Vadim, después de que Rusia se anexionase Crimea, decidió, a principios del verano de 2014, irse voluntario al frente. Tras una corta estancia en una unidad “demasiado violenta”, termina por alistarse en Aidar, un batallón de voluntarios pro Kiev de pésima reputación. En aquel momento, los batallones de voluntarios eran más numerosos que el Ejército regular mal equipado, falto de personal y corrupto, el grueso de la defensa ucraniana.
Desembarca cerca de Shchastya, a unos kilómetros de la línea del frente. Esta vez, la guerra sí se libraba allí. A Vadim le encomiendan la vigilancia de los edificios de la base –una antigua escuela de Policía– donde permanecen detenidos los prisioneros. Desde allí observa cuanto sucede: “Cuando los soldados vuelven del frente, en estado de shock y muy a menudo borrachos, a menudo bajan a los sótanos a desahogarse con los detenidos”.
Desde las torres vigía, Vadim asiste, impotente, al estallido de violencia. Al otro lado de la puerta, escucha gritos y ruidos de golpes. Pero hay un grito que nunca olvidará. Un día, al voluntario le encomiendan que vigile, solo, un edificio en el que, según le han dicho, está encerrada una mujer sospechosa de ser una francotiradora separatista porque “llevaba un pasamontañas” (la figura de la francotiradora de élite es un mito habitual en los conflictos posteriores a la caída de la Unión Soviética y que legitima, a menudo, las agresiones sexuales como forma de venganza). Uno de los mandos entra entonces en el edificio. Antes de proseguir con el relato, el exsoldado se aclara la garganta. “Unos minutos después, escuché a la mujer gritar: ‘¡No, no, no hagas eso!”. Los otros sonidos que salen del interior no dejan lugar a dudas: “Creo que estaban violándola”. Vadim la vio al día siguiente y percibió que “caminaba con dificultad”.

Entradas guardadas

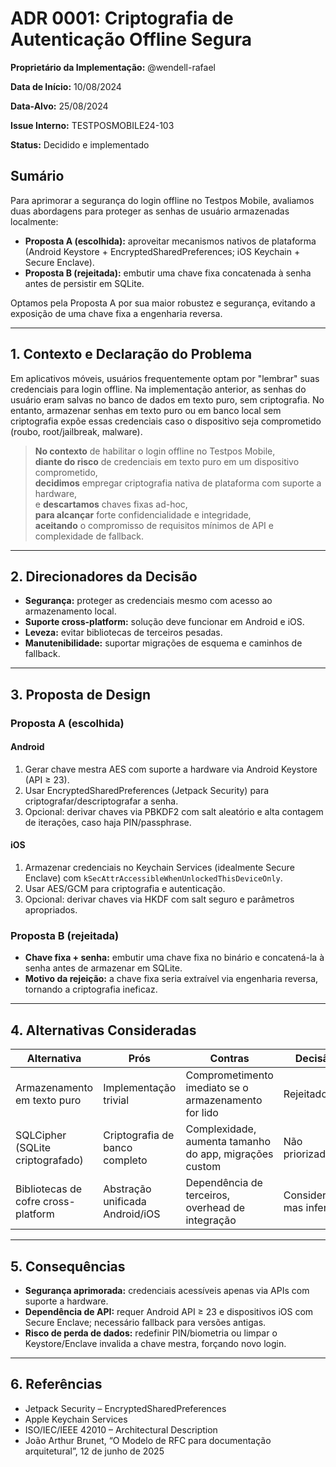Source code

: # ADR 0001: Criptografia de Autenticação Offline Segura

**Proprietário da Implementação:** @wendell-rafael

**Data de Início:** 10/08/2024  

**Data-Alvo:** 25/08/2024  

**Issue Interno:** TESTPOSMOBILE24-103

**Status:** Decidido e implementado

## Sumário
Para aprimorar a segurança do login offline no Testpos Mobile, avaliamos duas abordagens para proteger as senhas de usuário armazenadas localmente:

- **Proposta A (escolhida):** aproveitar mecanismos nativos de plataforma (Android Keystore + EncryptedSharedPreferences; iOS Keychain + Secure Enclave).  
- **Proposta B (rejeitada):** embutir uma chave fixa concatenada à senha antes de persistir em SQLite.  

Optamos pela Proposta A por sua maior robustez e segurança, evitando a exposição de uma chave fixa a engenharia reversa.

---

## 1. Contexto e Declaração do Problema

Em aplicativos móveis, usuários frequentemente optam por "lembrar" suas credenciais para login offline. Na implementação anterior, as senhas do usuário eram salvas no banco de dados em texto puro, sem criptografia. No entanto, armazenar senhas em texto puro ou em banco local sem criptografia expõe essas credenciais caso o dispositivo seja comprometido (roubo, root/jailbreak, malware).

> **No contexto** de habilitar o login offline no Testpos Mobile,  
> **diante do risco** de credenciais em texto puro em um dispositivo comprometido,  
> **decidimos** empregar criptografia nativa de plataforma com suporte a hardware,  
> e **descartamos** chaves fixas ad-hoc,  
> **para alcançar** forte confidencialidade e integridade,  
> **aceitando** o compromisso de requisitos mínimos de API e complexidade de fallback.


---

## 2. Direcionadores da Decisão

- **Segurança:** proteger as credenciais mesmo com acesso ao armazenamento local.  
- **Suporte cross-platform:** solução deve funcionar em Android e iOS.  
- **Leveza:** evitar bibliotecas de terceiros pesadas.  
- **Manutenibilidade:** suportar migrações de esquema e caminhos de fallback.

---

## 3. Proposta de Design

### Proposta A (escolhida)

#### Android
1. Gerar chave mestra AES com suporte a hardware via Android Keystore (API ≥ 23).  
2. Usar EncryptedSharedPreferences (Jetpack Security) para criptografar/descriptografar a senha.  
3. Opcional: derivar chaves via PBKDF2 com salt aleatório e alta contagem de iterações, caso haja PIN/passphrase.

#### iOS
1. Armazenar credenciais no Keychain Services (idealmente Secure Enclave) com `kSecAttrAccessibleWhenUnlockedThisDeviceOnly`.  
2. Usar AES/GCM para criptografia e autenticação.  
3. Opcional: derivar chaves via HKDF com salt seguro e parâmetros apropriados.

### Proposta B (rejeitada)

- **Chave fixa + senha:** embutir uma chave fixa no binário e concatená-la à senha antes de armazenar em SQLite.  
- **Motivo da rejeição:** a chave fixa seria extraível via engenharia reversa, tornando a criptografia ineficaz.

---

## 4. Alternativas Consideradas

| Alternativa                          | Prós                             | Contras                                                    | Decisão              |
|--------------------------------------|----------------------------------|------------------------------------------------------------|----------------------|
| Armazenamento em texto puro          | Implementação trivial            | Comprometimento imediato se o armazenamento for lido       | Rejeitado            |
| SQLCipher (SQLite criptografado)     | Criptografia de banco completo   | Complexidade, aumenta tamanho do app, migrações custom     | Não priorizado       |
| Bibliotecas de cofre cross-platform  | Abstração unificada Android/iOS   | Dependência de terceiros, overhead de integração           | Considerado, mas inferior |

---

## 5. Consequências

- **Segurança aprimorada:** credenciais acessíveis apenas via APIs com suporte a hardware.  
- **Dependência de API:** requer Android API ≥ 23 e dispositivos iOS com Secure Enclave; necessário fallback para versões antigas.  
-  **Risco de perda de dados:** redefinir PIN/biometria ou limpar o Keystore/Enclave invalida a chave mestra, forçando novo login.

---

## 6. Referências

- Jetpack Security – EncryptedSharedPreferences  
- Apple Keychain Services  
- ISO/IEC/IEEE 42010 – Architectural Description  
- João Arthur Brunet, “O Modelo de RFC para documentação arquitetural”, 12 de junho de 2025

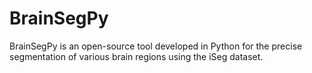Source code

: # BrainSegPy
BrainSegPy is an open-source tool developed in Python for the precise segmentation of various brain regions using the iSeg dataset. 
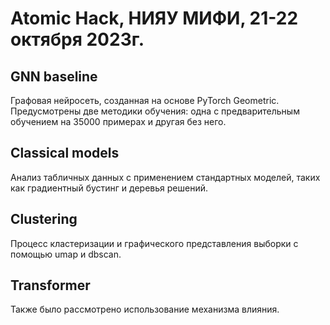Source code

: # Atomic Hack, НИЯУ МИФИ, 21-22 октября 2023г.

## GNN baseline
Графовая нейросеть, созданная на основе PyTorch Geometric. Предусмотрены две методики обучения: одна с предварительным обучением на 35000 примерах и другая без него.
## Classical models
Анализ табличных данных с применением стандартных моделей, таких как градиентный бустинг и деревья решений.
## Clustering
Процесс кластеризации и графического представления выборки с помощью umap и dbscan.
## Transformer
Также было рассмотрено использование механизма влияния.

## TAREAS PROPUESTAS
[a] Cite literalmente las líneas del listado que comienzan en la que contiene "- **Segurança aprimorada:**" y terminan en la que contiene "## 6. Referências", ambas incluidas.
[b] Prosiga el fragmento sobre el voluntario Vadim en el frente ucraniano a partir de su última oración.
El fragmento y el listado son materiales independientes entre sí.

## PROBLEMAS RESUELTOS
[a]
- **Segurança aprimorada:** credenciais acessíveis apenas via APIs com suporte a hardware.  
- **Dependência de API:** requer Android API ≥ 23 e dispositivos iOS com Secure Enclave; necessário fallback para versões antigas.  
-  **Risco de perda de dados:** redefinir PIN/biometria ou limpar o Keystore/Enclave invalida a chave mestra, forçando novo login.

---

## 6. Referências

[b]
Dos años después, reconcomido por la culpabilidad, vuelve a pensar en lo que tendría que haber hecho para impedir lo que escuchó. Para redimirse, algún día piensa dar datos claves de esta historia –nombres, lugares, detalles– a un eventual tribunal internacional. Un tribunal de Justicia que no deberá juzgar sólo los crímenes cometidos durante la detención. En la zona de conflicto, sobre todo en los check-points se materializan también las presiones que se ejerce sobre las mujeres. En las barreras, hay soldados que proponen a las mujeres vía libre a cambio de favores sexuales, según varios testimonios recabados.
En febrero de 2017, un informe del Alto Comisariado de Naciones Unidas para los Derechos Humanos sobre las agresiones sexuales en Ucrania informaba de la violación que sufrió una ciudadana de Donetsk, ciudad emblemática de la rebelión prorrusa, detenida por los miembros del batallón separatista Vostok en un check-point por incumplir el toque de queda. “La llevaron en coche a lo que la mujer cree que era un puesto de Policía ocupado por el batallón. Durante tres horas, la golpearon y violaron varios hombres del batallón”. La soltaron al día siguiente.
Prostitución de menores
Cerca de Donetsk se encuentra la pequeña localidad de Krasnohorivka, en territorio controlado por las fuerzas de Kiev, a 3 kilómetros de las líneas enemigas. Cristales rotos, techos hundidos, impactos de bala: aquí los restos de la guerra son visibles por doquier. A lo lejos, se escuchan los silbidos de las balas y los disparos. Aquí, los soldados están en su casa.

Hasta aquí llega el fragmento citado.